La linda hostess lo salutò mentre entrava nella cabina. «Buongiorno, dottor Floyd. Sono Miss Simmons… vorrei darle il benvenuto a bordo a nome del comandante Tynes e del nostro copilota, il primo ufficiale Ballard.»
«Grazie», disse Floyd con un sorriso, domandandosi perché le hostess dovessero sempre esprimersi come robot dei giri turistici in comitiva.
«Il decollo avrà luogo tra cinque minuti», ella continuò, mostrando con un gesto la cabina deserta per venti passeggeri. «Può occupare qualsiasi posto preferisce, ma il capitano Tynes le raccomanda il primo posto a sinistra dalla parte del finestrino, se vuole osservare le operazioni di attracco.»
«Farò così», egli disse, andando verso il posto indicategli. La hostess si affaccendò intorno a lui ancora qualche momento, poi si diresse verso il suo cubicolo in fondo alla cabina.
Floyd sedette, regolò le cinture di sicurezza intorno alla vita e alle spalle, e assicurò la borsa di cuoio sul sedile adiacente. Un attimo dopo l’altoparlante entrò in azione con un sommesso suono schioccante. «Buongiorno», disse la voce della signorina Simmons. «Questo è il volo speciale 3, dal cosmodromo Kennedy alla base spaziale Uno.»

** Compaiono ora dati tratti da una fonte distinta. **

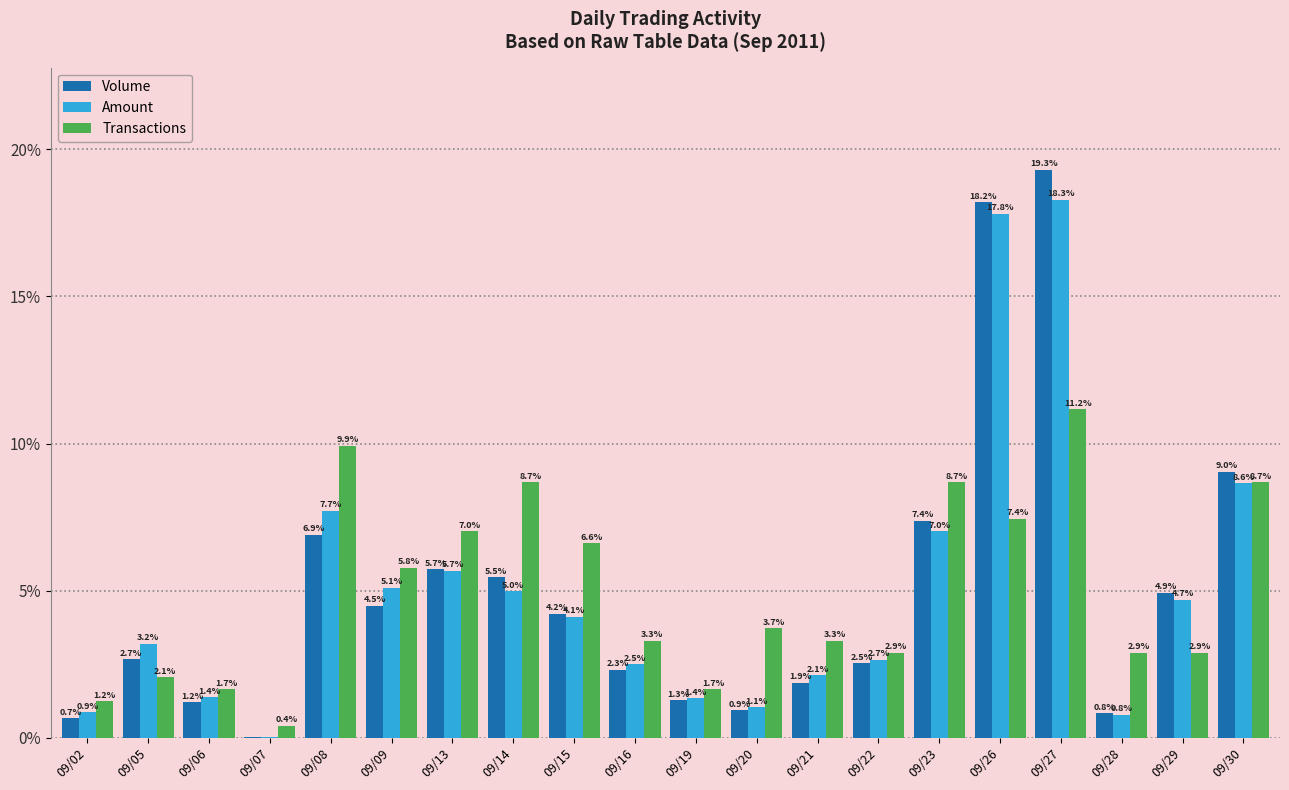

Where is Volume nearest to the value 9?

09/30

Era decisa, sembrava, a rispettare l’intera procedura per il suo unico passeggero, e Floyd non seppe resistere alla tentazione di un sorriso, mentre ella continuava inesorabilmente.
«Il volo avrà una durata di cinquantacinque minuti. La massima accelerazione sarà di due g, e rimarremo in assenza di peso per trenta minuti. La prego di non lasciare il suo posto fino a quando non sarà accesa la spia di sicurezza.»
Floyd voltò la testa e gridò: «Grazie».